[Stored data entries]
┄┄┄┄┄┄┄┄┄┄

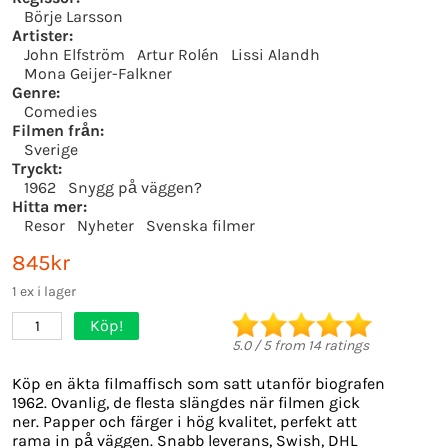
Börje Larsson
Artister:
John Elfström
Artur Rolén
Lissi Alandh
Mona Geijer-Falkner
Genre:
Comedies
Filmen från:
Sverige
Tryckt:
1962
Snygg på väggen?
Hitta mer:
Resor
Nyheter
Svenska filmer
845kr
1 ex i lager
Köp!
1
5.0
/
5
from
14
ratings
Köp en äkta filmaffisch som satt utanför biografen
1962. Ovanlig, de flesta slängdes när filmen gick
ner. Papper och färger i hög kvalitet, perfekt att
rama in på väggen. Snabb leverans, Swish, DHL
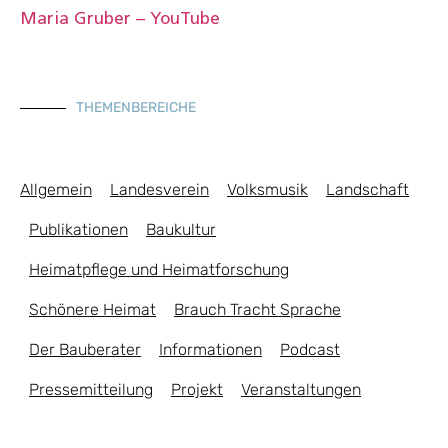
Maria Gruber – YouTube
THEMENBEREICHE
Allgemein
Landesverein
Volksmusik
Landschaft
Publikationen
Baukultur
Heimatpflege und Heimatforschung
Schönere Heimat
Brauch Tracht Sprache
Der Bauberater
Informationen
Podcast
Pressemitteilung
Projekt
Veranstaltungen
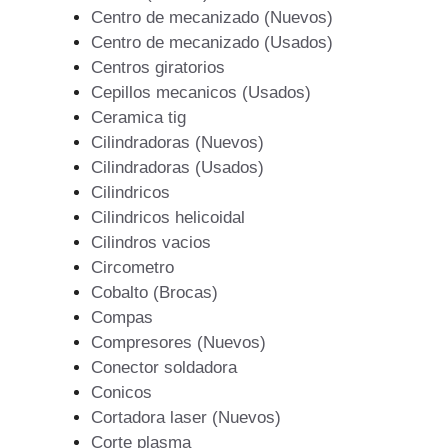
Centro de mecanizado (Nuevos)
Centro de mecanizado (Usados)
Centros giratorios
Cepillos mecanicos (Usados)
Ceramica tig
Cilindradoras (Nuevos)
Cilindradoras (Usados)
Cilindricos
Cilindricos helicoidal
Cilindros vacios
Circometro
Cobalto (Brocas)
Compas
Compresores (Nuevos)
Conector soldadora
Conicos
Cortadora laser (Nuevos)
Corte plasma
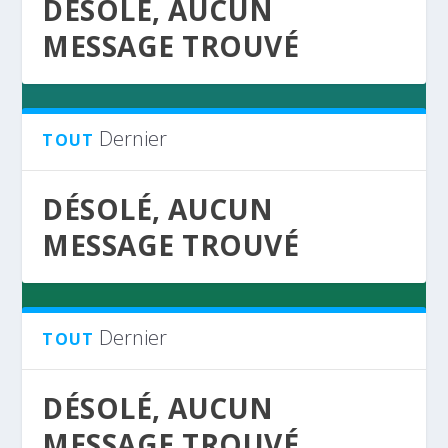
DÉSOLÉ, AUCUN
MESSAGE TROUVÉ
Dernier
TOUT
DÉSOLÉ, AUCUN
MESSAGE TROUVÉ
Dernier
TOUT
DÉSOLÉ, AUCUN
MESSAGE TROUVÉ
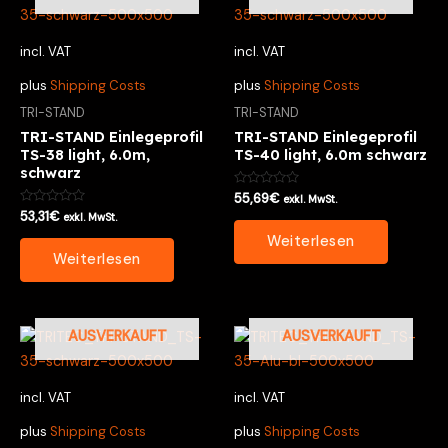
incl. VAT
incl. VAT
plus
Shipping Costs
plus
Shipping Costs
TRI-STAND
TRI-STAND
TRI-STAND Einlegeprofil
TRI-STAND Einlegeprofil
TS-38 light, 6.0m,
TS-40 light, 6.0m schwarz
schwarz
Bewertet
55,69
€
exkl. MwSt.
mit
Bewertet
53,31
€
exkl. MwSt.
0
mit
von
0
Weiterlesen
5
von
Weiterlesen
5
AUSVERKAUFT
AUSVERKAUFT
incl. VAT
incl. VAT
plus
Shipping Costs
plus
Shipping Costs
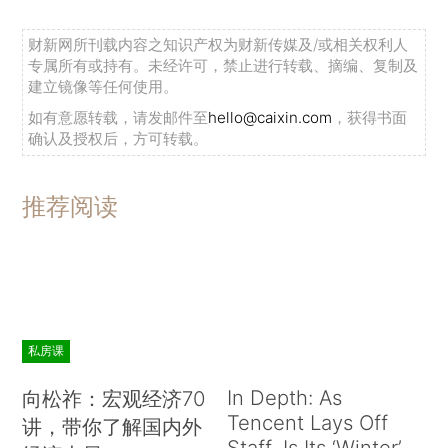
财新网所刊载内容之知识产权为财新传媒及/或相关权利人
专属所有或持有。未经许可，禁止进行转载、摘编、复制及
建立镜像等任何使用。
如有意愿转载，请发邮件至
hello@caixin.com
，获得书面
确认及授权后，方可转载。
推荐阅读
私房课
In Depth: As
向松祚：宏观经济70
Tencent Lays Off
讲，带你了解国内外
Staff, Is Its ‘Winter’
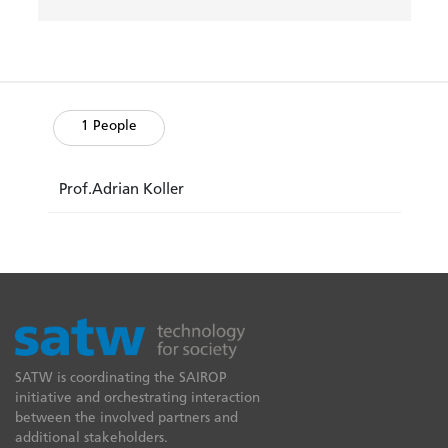
1 People
Prof.Adrian Koller
SATW is coordinating the SAIROP
initiative and orchestrating interaction
between the involved partners and
additional stakeholders.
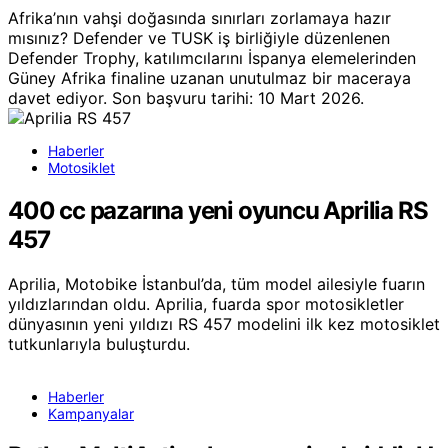
Afrika’nın vahşi doğasında sınırları zorlamaya hazır
mısınız? Defender ve TUSK iş birliğiyle düzenlenen
Defender Trophy, katılımcılarını İspanya elemelerinden
Güney Afrika finaline uzanan unutulmaz bir maceraya
davet ediyor. Son başvuru tarihi: 10 Mart 2026.
Haberler
Motosiklet
400 cc pazarına yeni oyuncu Aprilia RS
457
Aprilia, Motobike İstanbul’da, tüm model ailesiyle fuarın
yıldızlarından oldu. Aprilia, fuarda spor motosikletler
dünyasının yeni yıldızı RS 457 modelini ilk kez motosiklet
tutkunlarıyla buluşturdu.
Haberler
Kampanyalar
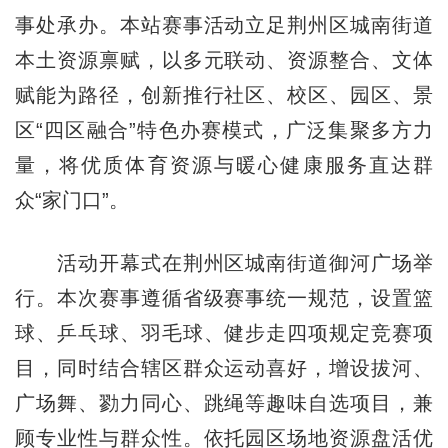
事处承办。本站赛事活动立足荆州区城南街道
本土资源禀赋，以多元联动、资源整合、文体
赋能为路径，创新推行社区、校区、园区、景
区“四区融合”特色办赛模式，广泛集聚多方力
量，将优质体育资源与暖心健康服务直达群
众“家门口”。
活动开幕式在荆州区城南街道御河广场举
行。本次赛事遵循省级赛事统一规范，设置篮
球、乒乓球、羽毛球、健步走四项规定竞赛项
目，同时结合辖区群众运动喜好，增设拔河、
广场舞、勠力同心、跳绳等趣味自选项目，兼
顾专业性与群众性。依托园区场地资源盘活优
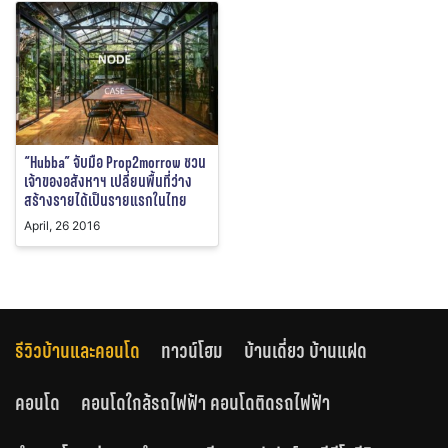
“Hubba” จับมือ Prop2morrow ชวน
เจ้าของอสังหาฯ เปลี่ยนพื้นที่ว่าง
สร้างรายได้เป็นรายแรกในไทย
April, 26 2016
รีวิวบ้านและคอนโด
ทาวน์โฮม
บ้านเดี่ยว บ้านแฝด
คอนโด
คอนโดใกล้รถไฟฟ้า คอนโดติดรถไฟฟ้า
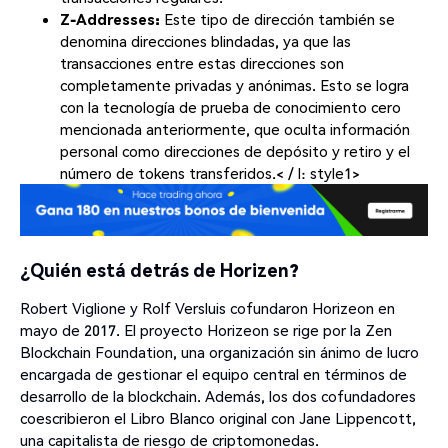
Z-Addresses:
Este tipo de dirección también se
denomina direcciones blindadas, ya que las
transacciones entre estas direcciones son
completamente privadas y anónimas. Esto se logra
con la tecnología de prueba de conocimiento cero
mencionada anteriormente, que oculta información
personal como direcciones de depósito y retiro y el
número de tokens transferidos.< / l: style1>
¿Quién está detrás de Horizen?
Robert Viglione y Rolf Versluis cofundaron Horizeon en
mayo de 2017. El proyecto Horizeon se rige por la Zen
Blockchain Foundation, una organización sin ánimo de lucro
encargada de gestionar el equipo central en términos de
desarrollo de la blockchain. Además, los dos cofundadores
coescribieron el Libro Blanco original con Jane Lippencott,
una capitalista de riesgo de criptomonedas.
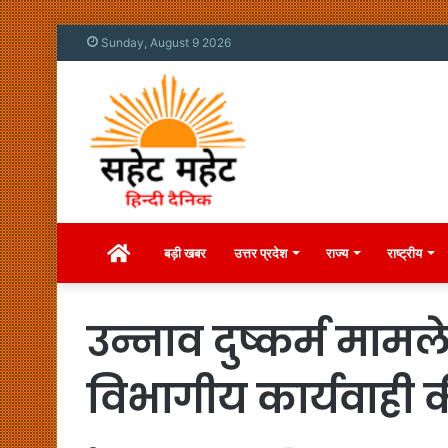
Sunday, August 9 2026
Home
बड़ी खबर
उत्तर प्रदेश
राज्य
राष्ट्रीय
उन्नाव दुष्कर्म माम
विभागीय कार्यवाही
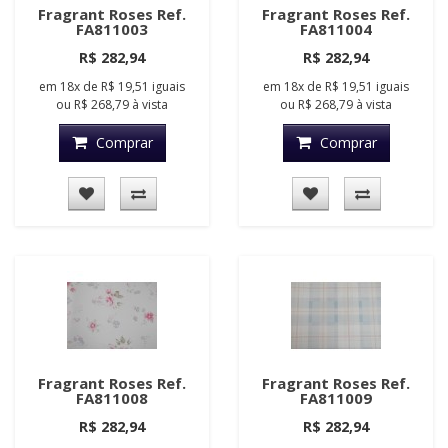
Fragrant Roses Ref.
Fragrant Roses Ref.
FA811003
FA811004
R$ 282,94
R$ 282,94
em
18x
de
R$ 19,51
iguais
em
18x
de
R$ 19,51
iguais
ou
R$ 268,79
à vista
ou
R$ 268,79
à vista
Comprar
Comprar
Fragrant Roses Ref.
Fragrant Roses Ref.
FA811008
FA811009
R$ 282,94
R$ 282,94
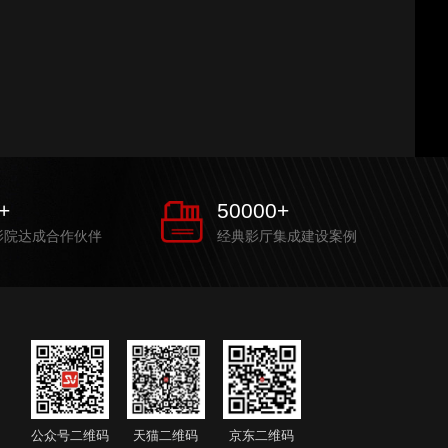
+
50000
+
影院达成合作伙伴
经典影厅集成建设案例
公众号二维码
天猫二维码
京东二维码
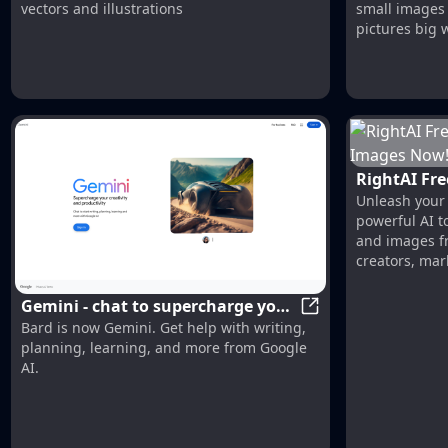
vectors and illustrations
small images 
pictures big w
RightAI Fre
Unleash your c
Images Now
powerful AI t
RightAI
and images fr
creators, mar
Gemini - chat to supercharge your
Gemini - chat to su
Bard is now Gemini. Get help with writing,
ideas
planning, learning, and more from Google
AI.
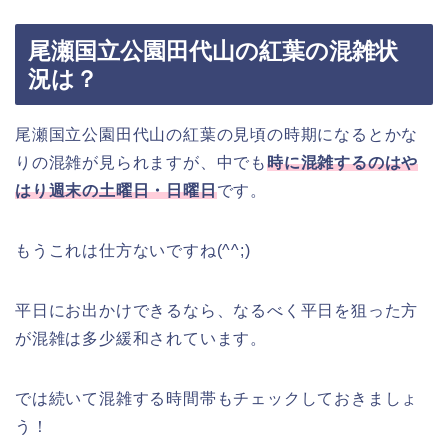
尾瀬国立公園田代山の紅葉の混雑状
況は？
尾瀬国立公園田代山の紅葉の見頃の時期になるとかな
りの混雑が見られますが、中でも
時に混雑するのはや
はり週末の土曜日・日曜日
です。
もうこれは仕方ないですね(^^;)
平日にお出かけできるなら、なるべく平日を狙った方
が混雑は多少緩和されています。
では続いて混雑する時間帯もチェックしておきましょ
う！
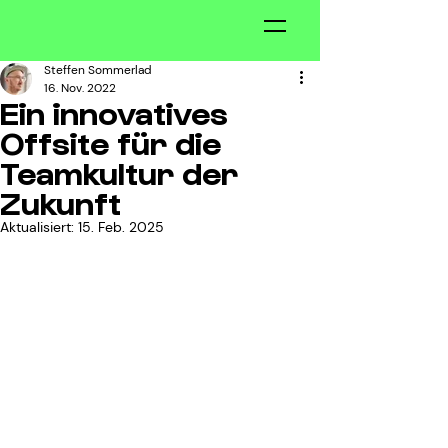
Steffen Sommerlad
16. Nov. 2022
Ein innovatives
Offsite für die
Teamkultur der
Zukunft
Aktualisiert:
15. Feb. 2025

┄┄┄┄┄┄┄┄┄┄

> **Assignment**
When a line in the records above contains the word "light", copy it.

> **Response area**
TS-38 light, 6.0m,
TS-40 light, 6.0m schwarz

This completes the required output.